Lin M C, Welton A F, Berman M F
J Cyclic Nucleotide Res. 1978 Jun;4(3):159-68.
Expression of activation of rat liver adenylate cyclase by the A1 peptide of cholera toxin and NAD is dependent on GTP. The nucleotide is effective either when added to the assay medium or during toxin (and NAD) treatment. Toxin treatment increases the Vmax for activation by GTP and the effect of GTP persists in toxin-treated membranes, a property seen in control membranes only with non-hydrolyzable analogs of GTP such as Gpp(NH)p. These observations could be explained by a recent report that cholera toxin acts to inhibit a GTPase associated with denylate cyclase. However, we have observed that one of the major effects of the toxin is to decrease the affinity of guanine nucleotides for the processes involved in the activation of adenylate cyclase and in the regulation of the binding of glucagon to its receptor. Moreover, the absence of lag time in the activation of adenylate cyclase by GTP, in contrast to by Gpp(NH)p, and the markedly reduced fluoride action after toxin treatment suggest that GTPase inhibition may not be the only action of cholera toxin on the adenylate cyclase system. We believe that the multiple effects of toxin action is a reflection of the recently revealed complexity of the regulation of adenylate cyclase by guanine nucleotides.

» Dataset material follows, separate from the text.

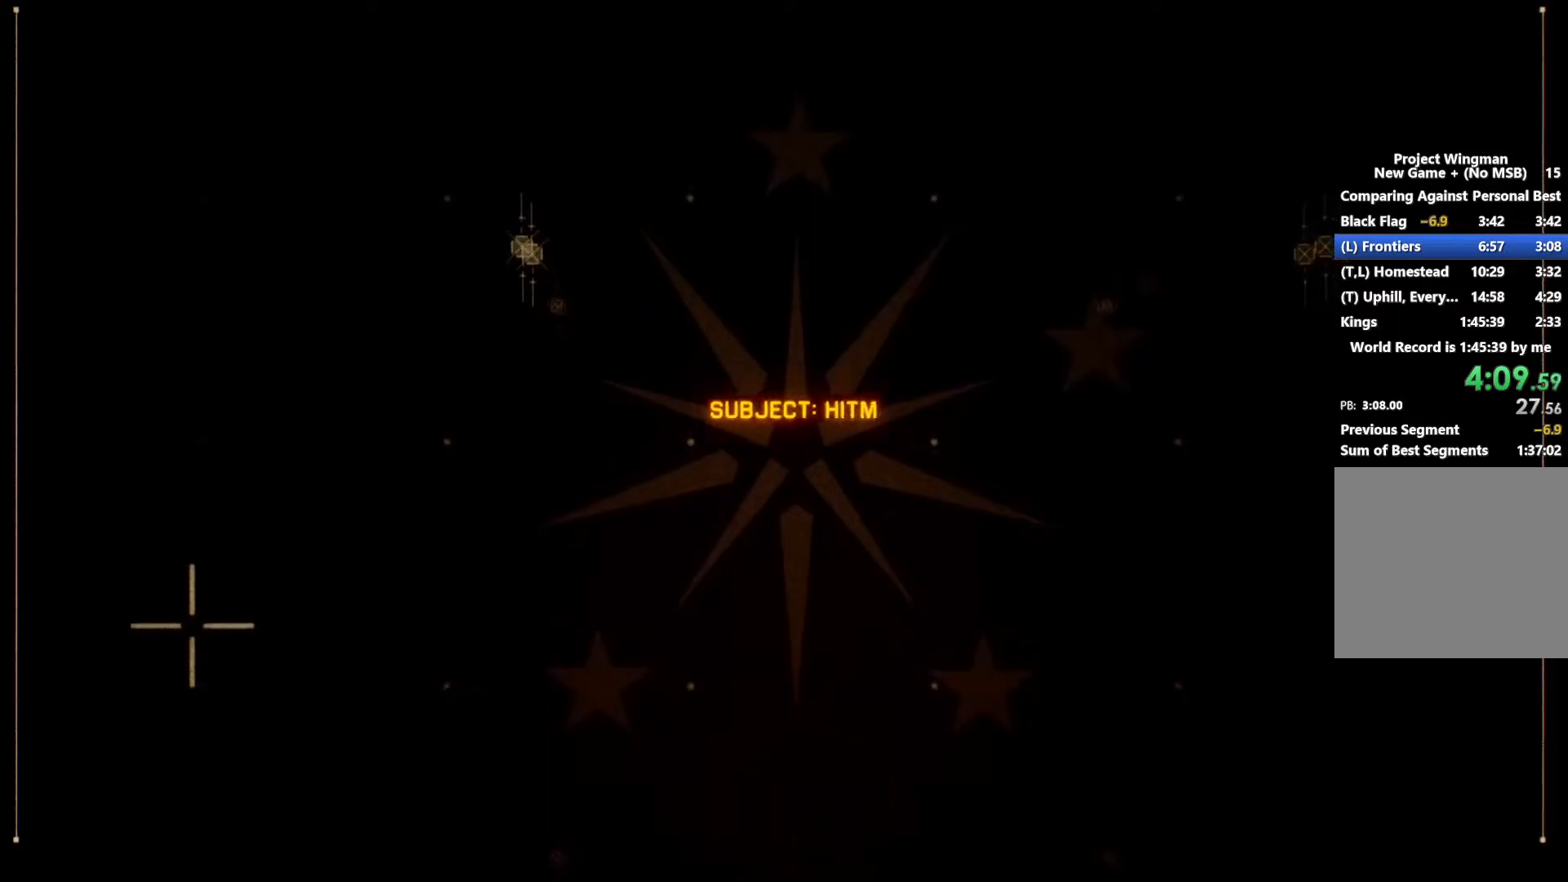
{"buttons": ["R2"], "left_stick": "center", "right_stick": "center", "button_events": []}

霍乱毒素的A1肽和NAD对大鼠肝腺苷酸环化酶的激活作用依赖于GTP。该核苷酸在添加到测定介质中或在毒素(和NAD)处理期间均有效。毒素处理增加了GTP激活的Vmax,并且GTP的作用在毒素处理的膜中持续存在,这种特性仅在对照膜中使用GTP的不可水解类似物如Gpp(NH)p时才可见。这些观察结果可以用最近的一份报告来解释,即霍乱毒素的作用是抑制与腺苷酸环化酶相关的GTP酶。然而,我们观察到毒素的主要作用之一是降低鸟嘌呤核苷酸对参与腺苷酸环化酶激活和胰高血糖素与其受体结合调节过程的亲和力。此外,与Gpp(NH)p不同,GTP激活腺苷酸环化酶时没有延迟时间,并且毒素处理后氟化物的作用明显降低,这表明GTP酶抑制可能不是霍乱毒素对腺苷酸环化酶系统的唯一作用。我们认为毒素作用的多种效应反映了最近揭示的鸟嘌呤核苷酸对腺苷酸环化酶调节的复杂性。